The European institutions – Parliament, Council and Commission – are preparing their informal trilogue, to find an agreement for a reformed common fisheries policy (CFP). A first preparatory note has been released, comparing the positions of the three institutions on the Common Markets Organisation (CMO) in fishery and aquaculture products.
The Commission’s initial proposal stated that CMO provisions should be implemented in compliance with the Union’s international commitments, in particular WTO provisions. However, Council and Parliament insist that, to ensure that Union and imported products compete on equal terms, fishery and aquaculture imported products should respect requirements of sustainability and social standards ‘equivalent to those which apply to European products’.
The European Parliament adds that given the large volumes of imported fish products, which account for more than 60% of EU fish products consumption, it is essential for the CMO: ‘to form part of a commercial and customs policy geared to regulating imports and mitigating their effects on the first-sale prices paid to Union producers and the profitability of their activities.’
Both Council and Parliament insist that consistency needs to be achieved between the CFP – of which CMO is part – and the trade policy, with the latter ‘being used systematically to further the objectives of the former, both in WTO multilateral negotiations and in connection with bilateral and regional trade agreements’. In particular, the Parliament underlines that: ‘care should be taken to avoid excessively broad definitions of the preferential origin of fishery and aquaculture products, as well as any exceptions to the standard definitions that would undermine product traceability and cause confusion as to where and how a given product has been sourced.’
Finally, both the Council and the Parliament invite the Commission to consider establishing minimum standards for an ‘EU sustainability label for fisheries and aquaculture products’.
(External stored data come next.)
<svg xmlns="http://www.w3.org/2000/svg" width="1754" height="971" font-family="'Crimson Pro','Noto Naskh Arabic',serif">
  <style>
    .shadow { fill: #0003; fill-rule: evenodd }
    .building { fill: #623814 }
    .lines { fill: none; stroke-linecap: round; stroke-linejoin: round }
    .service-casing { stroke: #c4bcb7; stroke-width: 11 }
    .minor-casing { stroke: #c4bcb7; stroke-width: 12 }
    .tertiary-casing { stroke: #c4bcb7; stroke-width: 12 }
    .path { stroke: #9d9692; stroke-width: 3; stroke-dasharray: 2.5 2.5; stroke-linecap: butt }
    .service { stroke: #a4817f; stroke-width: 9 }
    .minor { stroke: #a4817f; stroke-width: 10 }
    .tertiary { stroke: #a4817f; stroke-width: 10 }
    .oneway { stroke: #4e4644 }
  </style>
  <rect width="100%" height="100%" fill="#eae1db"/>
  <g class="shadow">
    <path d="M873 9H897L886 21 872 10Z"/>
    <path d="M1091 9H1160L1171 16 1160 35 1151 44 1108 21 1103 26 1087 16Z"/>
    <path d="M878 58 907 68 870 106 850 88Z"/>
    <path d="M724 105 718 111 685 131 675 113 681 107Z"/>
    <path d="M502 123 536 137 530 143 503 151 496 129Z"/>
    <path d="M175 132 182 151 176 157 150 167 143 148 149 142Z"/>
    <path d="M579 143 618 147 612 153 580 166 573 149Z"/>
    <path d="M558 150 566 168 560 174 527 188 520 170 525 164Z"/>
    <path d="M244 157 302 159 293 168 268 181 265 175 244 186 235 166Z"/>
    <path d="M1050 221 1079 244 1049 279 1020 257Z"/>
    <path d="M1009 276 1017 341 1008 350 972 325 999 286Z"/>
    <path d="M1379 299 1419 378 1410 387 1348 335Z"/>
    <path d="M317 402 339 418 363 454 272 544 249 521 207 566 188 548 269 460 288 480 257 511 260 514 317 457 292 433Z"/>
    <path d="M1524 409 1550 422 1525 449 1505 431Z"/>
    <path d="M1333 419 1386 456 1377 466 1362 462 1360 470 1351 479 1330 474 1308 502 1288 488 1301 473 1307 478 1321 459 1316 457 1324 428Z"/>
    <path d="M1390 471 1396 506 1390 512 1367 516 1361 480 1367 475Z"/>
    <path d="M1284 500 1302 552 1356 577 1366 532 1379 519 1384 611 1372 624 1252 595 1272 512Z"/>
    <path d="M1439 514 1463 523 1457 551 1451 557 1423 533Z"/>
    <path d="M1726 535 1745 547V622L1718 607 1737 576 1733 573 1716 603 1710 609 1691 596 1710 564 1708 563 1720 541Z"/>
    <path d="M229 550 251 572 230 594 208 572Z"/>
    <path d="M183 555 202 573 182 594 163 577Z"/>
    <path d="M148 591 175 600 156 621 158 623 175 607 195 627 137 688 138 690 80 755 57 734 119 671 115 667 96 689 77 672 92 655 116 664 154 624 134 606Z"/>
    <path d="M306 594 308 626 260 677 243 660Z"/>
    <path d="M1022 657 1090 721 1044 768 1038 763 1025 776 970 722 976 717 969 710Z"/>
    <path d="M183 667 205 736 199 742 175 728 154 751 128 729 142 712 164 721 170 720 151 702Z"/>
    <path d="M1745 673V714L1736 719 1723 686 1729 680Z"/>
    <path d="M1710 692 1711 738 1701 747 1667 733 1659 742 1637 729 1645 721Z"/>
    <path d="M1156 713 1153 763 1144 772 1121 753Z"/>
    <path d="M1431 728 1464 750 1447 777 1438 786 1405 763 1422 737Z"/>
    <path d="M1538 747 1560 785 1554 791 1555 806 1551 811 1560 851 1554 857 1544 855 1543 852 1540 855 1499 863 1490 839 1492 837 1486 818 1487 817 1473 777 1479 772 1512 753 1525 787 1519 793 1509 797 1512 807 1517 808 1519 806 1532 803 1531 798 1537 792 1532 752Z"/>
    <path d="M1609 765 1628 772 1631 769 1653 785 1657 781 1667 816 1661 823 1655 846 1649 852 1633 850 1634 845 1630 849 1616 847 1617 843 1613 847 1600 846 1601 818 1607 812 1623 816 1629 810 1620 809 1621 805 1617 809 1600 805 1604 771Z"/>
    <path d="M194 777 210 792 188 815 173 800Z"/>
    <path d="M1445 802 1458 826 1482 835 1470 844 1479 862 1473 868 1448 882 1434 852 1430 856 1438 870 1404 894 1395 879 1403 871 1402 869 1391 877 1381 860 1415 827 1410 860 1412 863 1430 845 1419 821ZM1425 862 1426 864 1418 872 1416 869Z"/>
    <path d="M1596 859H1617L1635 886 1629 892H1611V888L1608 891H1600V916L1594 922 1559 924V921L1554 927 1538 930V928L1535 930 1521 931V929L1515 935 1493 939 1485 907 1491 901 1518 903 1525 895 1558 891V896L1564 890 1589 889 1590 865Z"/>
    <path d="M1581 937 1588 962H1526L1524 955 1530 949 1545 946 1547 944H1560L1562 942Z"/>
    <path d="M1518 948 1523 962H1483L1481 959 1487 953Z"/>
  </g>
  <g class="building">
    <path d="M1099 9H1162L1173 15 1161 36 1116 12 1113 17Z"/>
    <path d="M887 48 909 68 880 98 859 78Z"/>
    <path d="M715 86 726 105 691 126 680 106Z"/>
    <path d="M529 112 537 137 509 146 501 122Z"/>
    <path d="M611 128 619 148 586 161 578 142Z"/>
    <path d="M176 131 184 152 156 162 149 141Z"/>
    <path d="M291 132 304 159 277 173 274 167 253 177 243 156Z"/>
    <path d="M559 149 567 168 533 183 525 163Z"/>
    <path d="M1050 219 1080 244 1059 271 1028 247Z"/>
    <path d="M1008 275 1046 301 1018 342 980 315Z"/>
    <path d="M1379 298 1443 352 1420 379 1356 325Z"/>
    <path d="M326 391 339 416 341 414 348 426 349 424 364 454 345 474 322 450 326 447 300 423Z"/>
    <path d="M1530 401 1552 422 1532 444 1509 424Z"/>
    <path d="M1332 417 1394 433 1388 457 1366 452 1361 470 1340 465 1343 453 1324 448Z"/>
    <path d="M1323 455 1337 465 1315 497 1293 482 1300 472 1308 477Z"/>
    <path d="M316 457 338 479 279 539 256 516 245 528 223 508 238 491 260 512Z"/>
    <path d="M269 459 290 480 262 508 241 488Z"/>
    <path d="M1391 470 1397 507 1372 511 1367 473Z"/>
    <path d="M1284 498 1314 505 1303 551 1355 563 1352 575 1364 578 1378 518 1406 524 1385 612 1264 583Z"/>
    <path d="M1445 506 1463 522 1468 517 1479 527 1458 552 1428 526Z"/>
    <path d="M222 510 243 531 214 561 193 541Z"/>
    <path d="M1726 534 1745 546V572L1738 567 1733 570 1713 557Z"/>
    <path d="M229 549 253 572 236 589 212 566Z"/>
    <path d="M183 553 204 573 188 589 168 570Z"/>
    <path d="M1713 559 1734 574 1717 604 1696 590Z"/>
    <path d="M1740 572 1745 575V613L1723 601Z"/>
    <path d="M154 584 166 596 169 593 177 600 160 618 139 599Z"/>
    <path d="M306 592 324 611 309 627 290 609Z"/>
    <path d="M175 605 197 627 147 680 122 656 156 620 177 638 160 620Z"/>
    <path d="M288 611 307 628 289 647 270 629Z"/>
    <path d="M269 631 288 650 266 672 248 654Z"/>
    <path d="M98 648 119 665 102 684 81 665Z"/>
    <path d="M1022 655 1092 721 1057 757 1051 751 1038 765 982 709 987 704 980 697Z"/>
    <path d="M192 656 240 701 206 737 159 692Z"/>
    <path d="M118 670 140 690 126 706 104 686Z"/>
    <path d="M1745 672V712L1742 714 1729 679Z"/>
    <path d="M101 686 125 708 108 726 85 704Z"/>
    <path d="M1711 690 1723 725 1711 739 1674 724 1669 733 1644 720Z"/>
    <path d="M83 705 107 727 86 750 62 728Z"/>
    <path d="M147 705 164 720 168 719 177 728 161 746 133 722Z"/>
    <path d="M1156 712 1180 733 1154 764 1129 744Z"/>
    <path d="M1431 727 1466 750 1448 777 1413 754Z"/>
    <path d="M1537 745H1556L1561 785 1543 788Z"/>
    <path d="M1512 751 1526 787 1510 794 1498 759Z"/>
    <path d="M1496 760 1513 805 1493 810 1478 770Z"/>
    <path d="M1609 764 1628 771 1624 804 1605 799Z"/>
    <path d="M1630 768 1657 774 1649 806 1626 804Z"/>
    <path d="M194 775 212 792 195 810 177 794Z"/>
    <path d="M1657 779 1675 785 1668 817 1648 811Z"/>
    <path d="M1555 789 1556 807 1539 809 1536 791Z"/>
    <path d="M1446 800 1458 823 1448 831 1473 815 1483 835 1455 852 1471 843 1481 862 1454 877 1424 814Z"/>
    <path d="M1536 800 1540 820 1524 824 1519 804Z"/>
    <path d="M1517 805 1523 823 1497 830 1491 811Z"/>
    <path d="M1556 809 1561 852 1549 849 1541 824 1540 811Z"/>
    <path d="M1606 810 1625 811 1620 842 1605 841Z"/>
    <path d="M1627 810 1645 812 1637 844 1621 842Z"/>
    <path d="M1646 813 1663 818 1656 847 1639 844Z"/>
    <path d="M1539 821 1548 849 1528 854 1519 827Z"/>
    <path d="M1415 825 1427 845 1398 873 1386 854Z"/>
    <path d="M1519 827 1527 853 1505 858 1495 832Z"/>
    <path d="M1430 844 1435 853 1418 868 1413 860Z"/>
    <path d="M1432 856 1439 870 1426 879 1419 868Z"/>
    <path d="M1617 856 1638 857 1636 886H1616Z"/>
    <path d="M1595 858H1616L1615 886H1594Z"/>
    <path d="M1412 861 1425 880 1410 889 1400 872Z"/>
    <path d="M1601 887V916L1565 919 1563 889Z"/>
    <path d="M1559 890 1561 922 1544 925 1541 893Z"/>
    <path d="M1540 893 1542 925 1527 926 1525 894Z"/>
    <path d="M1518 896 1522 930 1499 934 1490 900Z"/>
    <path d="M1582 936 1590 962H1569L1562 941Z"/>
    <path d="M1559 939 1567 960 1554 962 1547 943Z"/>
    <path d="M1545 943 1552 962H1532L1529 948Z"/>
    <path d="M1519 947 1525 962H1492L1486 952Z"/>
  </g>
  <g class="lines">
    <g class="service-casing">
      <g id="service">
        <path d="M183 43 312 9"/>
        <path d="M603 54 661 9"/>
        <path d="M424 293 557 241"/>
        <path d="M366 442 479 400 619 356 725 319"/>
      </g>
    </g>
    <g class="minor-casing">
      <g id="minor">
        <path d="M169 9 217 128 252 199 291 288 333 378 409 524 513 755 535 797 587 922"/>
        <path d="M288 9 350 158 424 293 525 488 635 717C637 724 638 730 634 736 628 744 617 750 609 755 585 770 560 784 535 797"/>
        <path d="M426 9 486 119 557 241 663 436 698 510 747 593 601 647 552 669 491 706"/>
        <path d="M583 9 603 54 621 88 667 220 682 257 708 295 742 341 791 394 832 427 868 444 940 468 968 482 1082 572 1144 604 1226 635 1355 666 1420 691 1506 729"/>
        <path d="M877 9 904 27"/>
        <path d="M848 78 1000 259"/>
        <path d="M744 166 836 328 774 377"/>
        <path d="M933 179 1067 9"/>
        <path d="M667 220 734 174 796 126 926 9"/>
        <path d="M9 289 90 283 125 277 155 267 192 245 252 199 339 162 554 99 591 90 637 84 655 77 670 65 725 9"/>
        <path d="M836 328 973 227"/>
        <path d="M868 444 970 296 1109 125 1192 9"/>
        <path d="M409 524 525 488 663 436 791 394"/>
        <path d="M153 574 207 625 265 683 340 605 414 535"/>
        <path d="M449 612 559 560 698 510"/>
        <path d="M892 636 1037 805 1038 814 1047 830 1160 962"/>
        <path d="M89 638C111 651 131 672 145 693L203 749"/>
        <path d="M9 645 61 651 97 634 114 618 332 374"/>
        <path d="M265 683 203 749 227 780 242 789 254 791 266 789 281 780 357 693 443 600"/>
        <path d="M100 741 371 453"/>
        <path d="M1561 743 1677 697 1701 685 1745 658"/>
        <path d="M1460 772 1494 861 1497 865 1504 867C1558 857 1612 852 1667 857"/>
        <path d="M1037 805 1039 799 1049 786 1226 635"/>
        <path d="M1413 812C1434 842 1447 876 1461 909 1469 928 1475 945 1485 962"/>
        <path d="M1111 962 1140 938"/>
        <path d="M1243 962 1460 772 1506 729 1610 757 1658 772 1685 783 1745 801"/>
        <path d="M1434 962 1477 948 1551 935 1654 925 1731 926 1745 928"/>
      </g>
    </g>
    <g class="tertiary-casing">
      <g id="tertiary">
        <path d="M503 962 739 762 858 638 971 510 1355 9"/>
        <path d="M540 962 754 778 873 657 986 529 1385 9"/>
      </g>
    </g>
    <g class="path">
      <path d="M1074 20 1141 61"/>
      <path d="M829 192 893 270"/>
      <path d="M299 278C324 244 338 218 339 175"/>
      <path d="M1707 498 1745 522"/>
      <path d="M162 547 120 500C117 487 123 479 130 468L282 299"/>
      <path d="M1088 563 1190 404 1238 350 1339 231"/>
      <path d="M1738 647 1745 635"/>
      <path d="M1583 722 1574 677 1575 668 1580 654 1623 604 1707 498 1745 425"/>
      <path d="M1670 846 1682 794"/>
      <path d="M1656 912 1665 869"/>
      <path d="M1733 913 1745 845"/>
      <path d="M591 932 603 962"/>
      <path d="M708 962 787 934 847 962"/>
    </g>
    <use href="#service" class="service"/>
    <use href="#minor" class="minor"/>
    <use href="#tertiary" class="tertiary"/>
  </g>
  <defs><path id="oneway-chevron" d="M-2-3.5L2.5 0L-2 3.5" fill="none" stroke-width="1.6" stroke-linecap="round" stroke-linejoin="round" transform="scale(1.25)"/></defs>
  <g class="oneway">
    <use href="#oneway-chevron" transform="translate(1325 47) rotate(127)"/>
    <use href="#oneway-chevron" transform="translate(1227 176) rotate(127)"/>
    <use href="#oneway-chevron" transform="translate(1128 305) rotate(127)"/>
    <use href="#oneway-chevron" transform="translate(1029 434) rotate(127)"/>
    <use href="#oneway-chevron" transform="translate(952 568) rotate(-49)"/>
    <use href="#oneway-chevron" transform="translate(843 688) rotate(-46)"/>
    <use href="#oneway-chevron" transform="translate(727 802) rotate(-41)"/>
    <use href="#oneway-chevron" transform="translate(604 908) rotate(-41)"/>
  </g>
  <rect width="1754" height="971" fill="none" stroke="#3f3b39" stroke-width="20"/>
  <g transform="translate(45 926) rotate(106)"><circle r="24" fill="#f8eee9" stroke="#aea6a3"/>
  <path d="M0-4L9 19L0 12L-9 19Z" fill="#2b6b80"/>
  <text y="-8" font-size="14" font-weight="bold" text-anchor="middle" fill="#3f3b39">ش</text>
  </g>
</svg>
The CFP reform process is now nearing its final stages, whereby the institutions have to reach an agreement by the end of June. The elements outlined here have gathered a relatively high degree of consensus between Parliament and Council, and are thus likely to be reflected in the final outcome from the ‘trilogue’ negotiations. These issues will influence market access conditions for ACP fish products. There is therefore a need for ACP countries to closely and continually monitor both this process and how, after an agreement has been reached on the general principles, it will be translated into the implementing regulations to be proposed by the European Commission.